[STATED PROBLEM]
Extend the article on why a single vote matters, beginning right after its final paragraph and keeping its voice and argument.

[QUOTED TEXT]
+ + + + +

You Bet Every Vote Matters—and Here’s How to Convince People of It

So many people complain that their vote is just one in a million. No, it’s not. It’s one in 7,928. Or fewer. Read on.

Kamala Harris at a campaign rally on the Ellipse in Washington
Kevin Dietsch/Getty Images
Kamala Harris at a campaign rally on the Ellipse in Washington on Tuesday

Tuesday night, in a brilliant speech before 75,000-plus people on the Ellipse in Washington, D.C., from which Trump sent a murderous mob against our Capitol, Vice President Kamala Harris asked for your vote.

She was explicit about the stakes: “It will probably be the most important vote you ever cast. This election is more than just a choice between two parties and two different candidates. It is a choice about whether we have a country rooted in freedom for every American or ruled by chaos and division.”

Will you, and those you know, respond by voting?

One of the most common reasons people don’t vote is that they think their vote won’t matter. That it’ll be lost in a sea of millions of votes. Over the past 21 years of doing a daily nationwide radio program, I’ve heard this excuse at least a few thousand times.

But it’s wrong: In reality, when people think like this, they have their math upside down. Elections aren’t additive or subtractive: They’re comparative. That’s literally the whole point of an election.

Take as an example the 2022 race for U.S. Senate in Nevada, in which 988,704 total votes were cast. Catherine Cortez Masto, the Democratic incumbent, won with 498,316 votes. Her challenger, Republican Adam Laxalt, received 490,388 votes, meaning that the margin of victory for Cortez Masto was a mere 7,928 votes.

It’s a virtual certainty that during that 2022 election, for example, some canvasser for Cortez Masto or Laxalt was told by a voter on whose door they knocked, “There will be almost a million votes cast in this election; why should I go to all the effort of voting when my vote will be roughly one in a million?”

Sadly, odds are also good that that canvasser at that point put forth some conventional wisdom platitude like, “Well, every vote counts.” That’s not going to convince anybody to get off their butt—or take time off work or hire a babysitter—to go to the trouble of voting.

Here’s where the logical fallacy comes in. An individual vote’s impact on the election like the Nevada Senate one isn’t one out of 988,704 votes, or even one out of 490,388 or 498,316 votes: It’s one out of 7,928 votes.

In the 2000 presidential race, decided in Florida, Bush “won” by 537 votes. In the 2022 race for Alaska’s lone House district, Mary Peltola beat Sarah Palin by 67 votes. In local races, such small numbers are common: Democrat Dana Hillard beat Republican Edith Tucker for the New Hampshire House by just 71 votes (1,870–1,799).

In economics, this is referred to as “marginal impact,” and in statistics it is called “marginal value.” But for people who’ve never taken an econ or statistics course, it probably never occurs to them.

If lotteries offered those odds, we’d all buy tickets every day; those kind of odds are definitely worth jumping in the car and heading down to the local polling place.

+ + + + +

[MATERIAL]
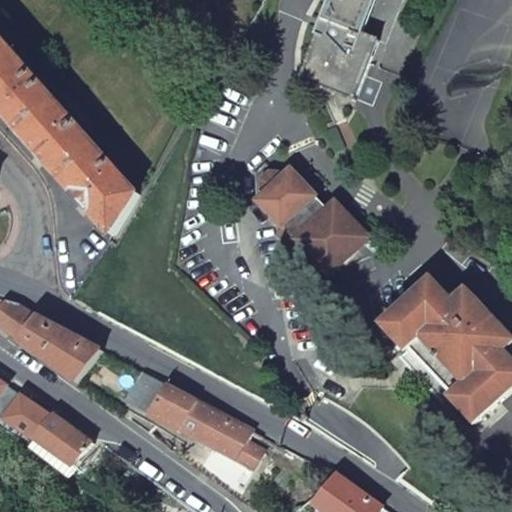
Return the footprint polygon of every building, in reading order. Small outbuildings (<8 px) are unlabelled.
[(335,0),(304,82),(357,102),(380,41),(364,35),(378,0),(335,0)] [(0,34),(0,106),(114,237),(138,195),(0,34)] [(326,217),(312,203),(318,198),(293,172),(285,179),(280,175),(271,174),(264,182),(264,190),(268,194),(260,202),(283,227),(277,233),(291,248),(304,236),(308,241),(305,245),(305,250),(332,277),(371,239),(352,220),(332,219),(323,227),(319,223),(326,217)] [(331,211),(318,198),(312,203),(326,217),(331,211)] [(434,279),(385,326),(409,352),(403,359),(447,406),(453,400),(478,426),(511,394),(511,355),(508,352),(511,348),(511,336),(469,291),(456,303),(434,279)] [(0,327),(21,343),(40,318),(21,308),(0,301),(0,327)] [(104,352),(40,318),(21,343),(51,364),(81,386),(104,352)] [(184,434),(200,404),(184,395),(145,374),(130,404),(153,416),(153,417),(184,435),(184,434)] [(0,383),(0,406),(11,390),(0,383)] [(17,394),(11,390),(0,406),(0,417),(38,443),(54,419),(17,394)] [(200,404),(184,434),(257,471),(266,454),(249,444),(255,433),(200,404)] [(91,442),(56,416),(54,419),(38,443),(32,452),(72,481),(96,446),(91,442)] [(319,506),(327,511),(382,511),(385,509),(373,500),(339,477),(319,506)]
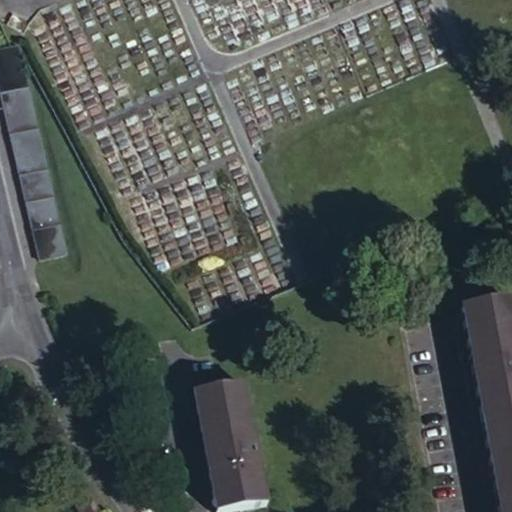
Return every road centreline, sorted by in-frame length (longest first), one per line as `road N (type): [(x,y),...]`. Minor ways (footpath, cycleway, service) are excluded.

+ + + + +

[REPLY]
This understanding of how a handful of voters can impact an election also tells us why voting for a third-party candidate can be so deadly in our first-past-the-post, winner-take-all system.

Ironically, voting for a candidate most closely philosophically aligned with one of the two major candidates will always hurt, rather than help, that candidate.

In 2016, for example, Hillary Clinton lost Wisconsin to Trump by 22,748 votes; Jill Stein carried 31,072 votes. In Michigan the story that year was similar: Clinton lost to Donald Trump by 10,704 votes, while Stein carried 51,463. Ditto for Pennsylvania, where Trump won by 44,292 votes and Stein pulled in 49,941 votes.

This is why, as The Washington Post noted last week, a Republican group in Wisconsin has spent nearly a million dollars promoting Stein in that state: “A super PAC with Republican Party ties has spent hundreds of thousands of dollars in recent days to support the Green Party presidential candidacy of Jill Stein in Wisconsin, in another sign that the supporters of the major parties believe her campaign could affect the election result.”

Votes in our system count on the margin, in other words. Republicans know this, and we should too.

So in this critical election year, here’s how to talk to potential voters:

• First, know in advance and memorize the numbers from the last election for the most important race you’re canvassing on behalf of.

• Then, when you talk with people and they toss out the “one in a million votes” excuse, just reply with (to use the example above), “No, your vote will be one in 7,928 votes. That’s the margin by which Catherine Cortez Masto won (or Laxalt lost) the election last time.”

Suddenly their vote takes on a far greater importance, even if the margin you’re quoting was much higher; no matter what it is, it’ll be a heck of a lot lower than the total-votes-cast number.

Now they can understand how important their vote will be. And they’ll be more likely to get to the polls.

The next few days will be your last chance to participate in what may be the most critical election of our lifetimes. If you’ve been fretting or waking up at night or just depressed that an ass like Trump could even be tied in America, please let me put my old psychotherapist hat on and share with you this little tip from psychology: The number one way to deal with all of those stress responses is to do something.